The heavy-lift rocket's fuel included highly toxic heptyl, causing worries of environmental contamination, Kazakhstan's Kazinform news agency reported, quoting Kazakh space agency chief Talgat Musabayev.

The JCSAT-11 satellite was designed and built by Lockheed Martin Corp.'s Commercial Space Systems unit in Newtown. It was to provide backup broadcast and communications services for JSAT and its customers, for at least 15 years, over a wide Asia-Pacific area that includes Hawaii and Japan.

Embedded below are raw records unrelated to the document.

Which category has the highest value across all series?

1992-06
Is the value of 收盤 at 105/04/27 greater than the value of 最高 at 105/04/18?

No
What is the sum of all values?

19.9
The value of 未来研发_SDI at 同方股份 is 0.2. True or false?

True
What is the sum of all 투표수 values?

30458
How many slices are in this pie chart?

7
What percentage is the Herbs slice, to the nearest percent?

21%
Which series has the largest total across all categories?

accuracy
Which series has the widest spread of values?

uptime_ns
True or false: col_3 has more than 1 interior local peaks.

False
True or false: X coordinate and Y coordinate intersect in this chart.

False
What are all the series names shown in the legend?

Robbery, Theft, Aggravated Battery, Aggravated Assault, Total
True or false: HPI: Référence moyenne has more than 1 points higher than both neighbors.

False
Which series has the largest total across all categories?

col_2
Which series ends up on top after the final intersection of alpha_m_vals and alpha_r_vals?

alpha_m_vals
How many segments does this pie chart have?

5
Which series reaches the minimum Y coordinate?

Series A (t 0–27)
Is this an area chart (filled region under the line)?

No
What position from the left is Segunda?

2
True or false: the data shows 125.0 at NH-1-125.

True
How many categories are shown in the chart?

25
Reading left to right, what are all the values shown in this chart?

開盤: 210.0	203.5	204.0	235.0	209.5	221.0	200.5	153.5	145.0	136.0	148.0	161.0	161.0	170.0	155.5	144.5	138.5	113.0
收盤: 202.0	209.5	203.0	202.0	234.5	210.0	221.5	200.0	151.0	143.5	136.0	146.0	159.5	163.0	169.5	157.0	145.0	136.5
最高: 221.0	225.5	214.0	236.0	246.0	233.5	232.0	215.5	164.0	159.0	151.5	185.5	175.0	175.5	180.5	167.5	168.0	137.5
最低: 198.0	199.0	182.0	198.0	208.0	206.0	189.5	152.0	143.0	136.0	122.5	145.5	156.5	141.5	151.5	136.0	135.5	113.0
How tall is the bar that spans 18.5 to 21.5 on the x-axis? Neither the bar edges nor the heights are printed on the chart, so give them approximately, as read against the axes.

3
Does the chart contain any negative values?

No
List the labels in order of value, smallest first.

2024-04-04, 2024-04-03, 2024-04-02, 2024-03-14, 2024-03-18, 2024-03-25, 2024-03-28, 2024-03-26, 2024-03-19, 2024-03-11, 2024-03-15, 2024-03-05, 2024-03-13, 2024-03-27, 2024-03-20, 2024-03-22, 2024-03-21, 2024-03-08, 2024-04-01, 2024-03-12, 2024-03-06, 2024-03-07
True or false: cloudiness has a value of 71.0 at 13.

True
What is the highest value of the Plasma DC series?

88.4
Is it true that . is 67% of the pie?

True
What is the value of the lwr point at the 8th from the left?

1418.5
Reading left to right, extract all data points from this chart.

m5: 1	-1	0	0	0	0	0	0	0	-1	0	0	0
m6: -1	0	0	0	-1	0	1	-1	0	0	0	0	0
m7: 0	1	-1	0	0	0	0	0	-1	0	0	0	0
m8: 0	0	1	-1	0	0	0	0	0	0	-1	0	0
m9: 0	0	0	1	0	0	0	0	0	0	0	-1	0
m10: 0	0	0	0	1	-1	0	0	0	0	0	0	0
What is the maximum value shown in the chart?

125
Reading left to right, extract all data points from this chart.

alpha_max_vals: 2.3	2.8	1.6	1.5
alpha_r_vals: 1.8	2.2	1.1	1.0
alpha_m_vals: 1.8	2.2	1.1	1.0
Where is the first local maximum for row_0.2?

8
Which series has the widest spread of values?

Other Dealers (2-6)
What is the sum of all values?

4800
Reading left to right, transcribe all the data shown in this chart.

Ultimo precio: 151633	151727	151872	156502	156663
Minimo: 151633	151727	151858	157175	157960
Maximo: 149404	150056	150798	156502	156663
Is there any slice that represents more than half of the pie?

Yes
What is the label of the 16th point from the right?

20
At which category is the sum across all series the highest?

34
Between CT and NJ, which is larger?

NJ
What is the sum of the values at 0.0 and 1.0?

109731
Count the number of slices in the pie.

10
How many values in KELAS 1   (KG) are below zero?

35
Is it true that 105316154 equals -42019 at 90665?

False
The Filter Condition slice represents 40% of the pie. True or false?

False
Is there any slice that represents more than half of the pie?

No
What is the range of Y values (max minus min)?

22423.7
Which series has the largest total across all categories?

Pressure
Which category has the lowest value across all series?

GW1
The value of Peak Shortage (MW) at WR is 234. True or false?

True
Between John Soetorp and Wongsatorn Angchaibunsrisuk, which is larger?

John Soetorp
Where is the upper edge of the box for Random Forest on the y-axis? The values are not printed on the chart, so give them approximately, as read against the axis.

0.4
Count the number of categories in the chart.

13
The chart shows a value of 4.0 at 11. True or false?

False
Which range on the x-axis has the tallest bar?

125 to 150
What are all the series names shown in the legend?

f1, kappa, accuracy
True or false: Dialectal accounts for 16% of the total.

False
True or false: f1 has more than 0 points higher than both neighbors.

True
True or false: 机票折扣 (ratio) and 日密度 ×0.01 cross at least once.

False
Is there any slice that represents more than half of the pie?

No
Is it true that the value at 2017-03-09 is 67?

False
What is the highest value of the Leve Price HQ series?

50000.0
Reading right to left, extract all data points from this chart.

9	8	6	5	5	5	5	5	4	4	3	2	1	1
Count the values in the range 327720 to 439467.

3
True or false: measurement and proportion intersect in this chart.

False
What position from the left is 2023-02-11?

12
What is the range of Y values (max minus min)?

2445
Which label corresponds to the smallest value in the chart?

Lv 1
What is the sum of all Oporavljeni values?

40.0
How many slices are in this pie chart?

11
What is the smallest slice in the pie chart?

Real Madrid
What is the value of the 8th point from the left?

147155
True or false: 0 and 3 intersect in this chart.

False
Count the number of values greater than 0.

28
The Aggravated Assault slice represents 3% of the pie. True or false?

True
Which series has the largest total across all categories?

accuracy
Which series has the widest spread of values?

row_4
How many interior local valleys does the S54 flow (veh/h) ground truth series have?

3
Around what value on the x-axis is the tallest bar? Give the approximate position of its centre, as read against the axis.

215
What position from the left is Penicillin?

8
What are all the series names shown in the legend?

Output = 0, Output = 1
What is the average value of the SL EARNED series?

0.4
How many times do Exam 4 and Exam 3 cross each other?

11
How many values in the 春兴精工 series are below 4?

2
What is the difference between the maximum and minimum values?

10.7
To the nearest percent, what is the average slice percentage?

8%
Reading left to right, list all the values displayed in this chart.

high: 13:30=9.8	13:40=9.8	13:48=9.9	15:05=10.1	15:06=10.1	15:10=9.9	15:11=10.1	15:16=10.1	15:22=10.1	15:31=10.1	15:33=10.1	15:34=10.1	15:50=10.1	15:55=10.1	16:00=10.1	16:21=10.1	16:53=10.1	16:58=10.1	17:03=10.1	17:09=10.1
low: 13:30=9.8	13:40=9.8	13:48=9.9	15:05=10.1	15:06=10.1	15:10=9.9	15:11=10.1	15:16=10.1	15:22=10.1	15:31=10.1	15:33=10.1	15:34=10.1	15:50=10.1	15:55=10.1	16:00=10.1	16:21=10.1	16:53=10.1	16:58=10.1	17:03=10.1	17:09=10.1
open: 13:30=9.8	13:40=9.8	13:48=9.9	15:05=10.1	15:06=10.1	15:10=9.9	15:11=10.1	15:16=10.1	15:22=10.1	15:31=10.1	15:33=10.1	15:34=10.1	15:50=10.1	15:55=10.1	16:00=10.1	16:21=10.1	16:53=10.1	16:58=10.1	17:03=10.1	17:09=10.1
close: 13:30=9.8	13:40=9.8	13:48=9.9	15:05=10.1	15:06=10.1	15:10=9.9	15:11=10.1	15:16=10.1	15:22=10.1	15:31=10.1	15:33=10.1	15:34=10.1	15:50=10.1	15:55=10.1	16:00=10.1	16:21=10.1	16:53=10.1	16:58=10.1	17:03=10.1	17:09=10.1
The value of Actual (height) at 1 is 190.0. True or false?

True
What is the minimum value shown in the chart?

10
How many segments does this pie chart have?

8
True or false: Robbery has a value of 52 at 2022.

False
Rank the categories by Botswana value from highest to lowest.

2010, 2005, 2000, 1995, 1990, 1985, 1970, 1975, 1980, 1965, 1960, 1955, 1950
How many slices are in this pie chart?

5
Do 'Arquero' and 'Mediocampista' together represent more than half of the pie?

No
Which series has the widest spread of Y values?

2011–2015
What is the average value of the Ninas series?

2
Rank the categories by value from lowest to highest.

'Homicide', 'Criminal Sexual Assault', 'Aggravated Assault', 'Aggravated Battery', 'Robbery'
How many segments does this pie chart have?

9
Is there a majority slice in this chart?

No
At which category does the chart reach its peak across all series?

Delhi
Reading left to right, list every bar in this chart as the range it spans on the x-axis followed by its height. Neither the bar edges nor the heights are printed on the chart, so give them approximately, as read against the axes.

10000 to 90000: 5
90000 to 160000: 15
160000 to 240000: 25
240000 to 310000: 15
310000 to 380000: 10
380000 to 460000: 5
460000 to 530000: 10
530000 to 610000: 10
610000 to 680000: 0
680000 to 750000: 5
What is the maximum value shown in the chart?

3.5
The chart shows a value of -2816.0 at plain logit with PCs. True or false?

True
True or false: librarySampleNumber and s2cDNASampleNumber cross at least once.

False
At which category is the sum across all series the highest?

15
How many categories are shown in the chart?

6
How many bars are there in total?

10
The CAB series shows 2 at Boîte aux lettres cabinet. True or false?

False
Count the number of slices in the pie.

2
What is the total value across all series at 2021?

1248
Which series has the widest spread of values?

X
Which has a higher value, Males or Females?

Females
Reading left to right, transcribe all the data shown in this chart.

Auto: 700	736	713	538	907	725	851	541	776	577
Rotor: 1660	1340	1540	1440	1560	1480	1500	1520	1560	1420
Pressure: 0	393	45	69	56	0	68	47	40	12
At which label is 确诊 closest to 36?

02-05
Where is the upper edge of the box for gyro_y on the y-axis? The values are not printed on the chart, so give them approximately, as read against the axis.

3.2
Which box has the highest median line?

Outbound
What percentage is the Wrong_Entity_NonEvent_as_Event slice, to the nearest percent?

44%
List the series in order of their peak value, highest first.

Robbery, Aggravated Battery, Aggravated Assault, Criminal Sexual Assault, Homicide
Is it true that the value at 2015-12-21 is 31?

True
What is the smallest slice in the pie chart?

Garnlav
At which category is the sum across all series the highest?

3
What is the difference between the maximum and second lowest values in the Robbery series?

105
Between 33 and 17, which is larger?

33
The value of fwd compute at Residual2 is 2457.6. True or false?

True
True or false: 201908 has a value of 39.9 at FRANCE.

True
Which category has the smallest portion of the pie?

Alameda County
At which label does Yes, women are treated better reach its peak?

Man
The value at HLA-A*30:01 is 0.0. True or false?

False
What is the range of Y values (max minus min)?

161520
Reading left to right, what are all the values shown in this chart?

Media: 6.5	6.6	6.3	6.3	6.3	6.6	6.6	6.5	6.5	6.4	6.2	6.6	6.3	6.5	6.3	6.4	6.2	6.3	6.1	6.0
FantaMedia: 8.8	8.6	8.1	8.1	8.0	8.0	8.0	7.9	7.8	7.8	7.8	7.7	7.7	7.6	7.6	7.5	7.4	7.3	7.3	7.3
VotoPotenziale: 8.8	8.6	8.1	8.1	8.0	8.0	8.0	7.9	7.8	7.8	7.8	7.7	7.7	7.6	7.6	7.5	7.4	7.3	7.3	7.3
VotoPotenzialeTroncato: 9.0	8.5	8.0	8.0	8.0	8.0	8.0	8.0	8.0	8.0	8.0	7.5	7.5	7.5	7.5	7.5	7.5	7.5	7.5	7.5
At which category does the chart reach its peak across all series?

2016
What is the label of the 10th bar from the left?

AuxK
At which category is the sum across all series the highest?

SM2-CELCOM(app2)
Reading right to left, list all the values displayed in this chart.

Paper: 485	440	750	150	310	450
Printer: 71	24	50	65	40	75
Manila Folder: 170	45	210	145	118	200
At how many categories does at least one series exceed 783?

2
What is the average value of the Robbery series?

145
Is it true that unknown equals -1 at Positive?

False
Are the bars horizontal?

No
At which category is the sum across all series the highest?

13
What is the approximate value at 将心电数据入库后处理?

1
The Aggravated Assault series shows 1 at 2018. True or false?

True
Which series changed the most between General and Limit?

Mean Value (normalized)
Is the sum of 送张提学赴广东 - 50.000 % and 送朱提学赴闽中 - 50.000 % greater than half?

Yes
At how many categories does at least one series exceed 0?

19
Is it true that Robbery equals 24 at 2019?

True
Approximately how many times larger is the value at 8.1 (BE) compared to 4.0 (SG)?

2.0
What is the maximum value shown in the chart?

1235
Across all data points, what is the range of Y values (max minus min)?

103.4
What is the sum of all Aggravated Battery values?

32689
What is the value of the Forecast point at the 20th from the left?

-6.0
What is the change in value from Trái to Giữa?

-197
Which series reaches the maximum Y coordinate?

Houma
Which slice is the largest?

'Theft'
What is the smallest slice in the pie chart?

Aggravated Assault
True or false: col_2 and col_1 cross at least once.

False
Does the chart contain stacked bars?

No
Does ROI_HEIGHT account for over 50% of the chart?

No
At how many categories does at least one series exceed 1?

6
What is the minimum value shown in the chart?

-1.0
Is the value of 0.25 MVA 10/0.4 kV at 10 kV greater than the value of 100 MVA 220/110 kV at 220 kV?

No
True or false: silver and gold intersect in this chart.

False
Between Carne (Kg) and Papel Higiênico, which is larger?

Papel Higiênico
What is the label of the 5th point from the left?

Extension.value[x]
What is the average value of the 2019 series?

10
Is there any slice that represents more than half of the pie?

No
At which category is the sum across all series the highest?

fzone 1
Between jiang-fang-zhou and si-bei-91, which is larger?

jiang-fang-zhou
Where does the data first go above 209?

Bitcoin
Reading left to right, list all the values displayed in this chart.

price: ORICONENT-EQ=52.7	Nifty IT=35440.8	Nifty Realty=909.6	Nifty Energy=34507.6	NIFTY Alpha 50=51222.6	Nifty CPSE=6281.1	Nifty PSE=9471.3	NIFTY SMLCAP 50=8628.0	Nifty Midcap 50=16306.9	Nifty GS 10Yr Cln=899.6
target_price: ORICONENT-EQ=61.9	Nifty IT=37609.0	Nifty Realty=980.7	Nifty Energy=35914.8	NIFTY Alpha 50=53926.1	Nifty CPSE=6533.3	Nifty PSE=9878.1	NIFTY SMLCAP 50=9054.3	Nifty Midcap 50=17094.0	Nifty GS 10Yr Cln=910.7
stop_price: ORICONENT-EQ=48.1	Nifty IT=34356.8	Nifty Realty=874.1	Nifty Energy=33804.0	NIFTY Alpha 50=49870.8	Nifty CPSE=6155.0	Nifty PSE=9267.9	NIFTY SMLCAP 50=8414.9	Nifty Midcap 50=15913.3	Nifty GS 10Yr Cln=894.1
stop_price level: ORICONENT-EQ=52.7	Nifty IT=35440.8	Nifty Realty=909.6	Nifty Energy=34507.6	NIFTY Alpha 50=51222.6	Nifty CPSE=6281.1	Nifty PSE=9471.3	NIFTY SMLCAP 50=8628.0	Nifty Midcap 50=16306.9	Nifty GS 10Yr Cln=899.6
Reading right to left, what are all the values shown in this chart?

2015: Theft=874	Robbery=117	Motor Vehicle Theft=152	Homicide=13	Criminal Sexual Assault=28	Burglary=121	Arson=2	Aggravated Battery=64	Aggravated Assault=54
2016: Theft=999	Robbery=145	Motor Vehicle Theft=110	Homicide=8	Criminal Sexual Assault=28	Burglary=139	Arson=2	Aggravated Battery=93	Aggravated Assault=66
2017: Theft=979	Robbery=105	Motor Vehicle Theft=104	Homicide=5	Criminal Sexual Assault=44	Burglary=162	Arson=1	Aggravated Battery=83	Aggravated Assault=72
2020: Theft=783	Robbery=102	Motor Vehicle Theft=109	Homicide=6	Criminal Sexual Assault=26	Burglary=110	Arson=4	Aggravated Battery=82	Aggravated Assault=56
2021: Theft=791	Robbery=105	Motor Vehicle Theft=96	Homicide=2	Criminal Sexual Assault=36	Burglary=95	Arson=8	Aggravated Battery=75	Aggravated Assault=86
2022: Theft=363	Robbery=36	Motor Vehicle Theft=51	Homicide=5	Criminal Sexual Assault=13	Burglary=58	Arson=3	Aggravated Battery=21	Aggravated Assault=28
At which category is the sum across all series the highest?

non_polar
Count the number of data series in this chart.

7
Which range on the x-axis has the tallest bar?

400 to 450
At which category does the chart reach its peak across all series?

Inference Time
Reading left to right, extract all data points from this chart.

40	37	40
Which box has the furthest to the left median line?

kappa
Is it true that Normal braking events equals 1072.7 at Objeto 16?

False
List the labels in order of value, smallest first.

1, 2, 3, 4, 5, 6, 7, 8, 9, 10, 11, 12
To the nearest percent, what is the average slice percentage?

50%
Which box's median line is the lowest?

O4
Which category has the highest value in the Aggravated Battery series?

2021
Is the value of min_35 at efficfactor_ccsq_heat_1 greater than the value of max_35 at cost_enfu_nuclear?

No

JSAT awarded the satellite contract to Lockheed's Newtown unit in October 2005. Neither company would disclose financial terms.

"We are participating with JSAT and ILS to obtain an understanding of root cause [of today's failure], and we will be supporting JSAT during this time as they plan their next steps," said Dee Valleras, spokeswoman for the Newtown unit.

ILS, the launching service, was formed in 1996, with Lockheed Martin as a partner. The company sold its stake in September 2006 to Space Transport Inc., of the British Virgin Islands. It is now a joint venture of Space Transport, Khrunichev State Research and Production Space Center, and RSC Energia of Moscow.

ILS said additional details would be released after reports from Khrunichev, which built the Proton, were translated into English.

Khrunichev released a statement expressing its regret to JSAT and others involved in the mission.

The failure came less than a month before the 50th anniversary of the cosmodrome's Oct. 4, 1957, launch of Sputnik I, the world's first man-made satellite, an event that launched the race to land a man on the moon, which the United States won in 1969.

The launch was the third this year under auspices of ILS, and it was the 42d since the company was formed. All but four have been successful, ILS said.

ILS and Khrunichev pledged aggressive efforts to identify and correct the problems to avoid an extensive delay in future launches. ILS has 21 Proton missions planned between now and 2013.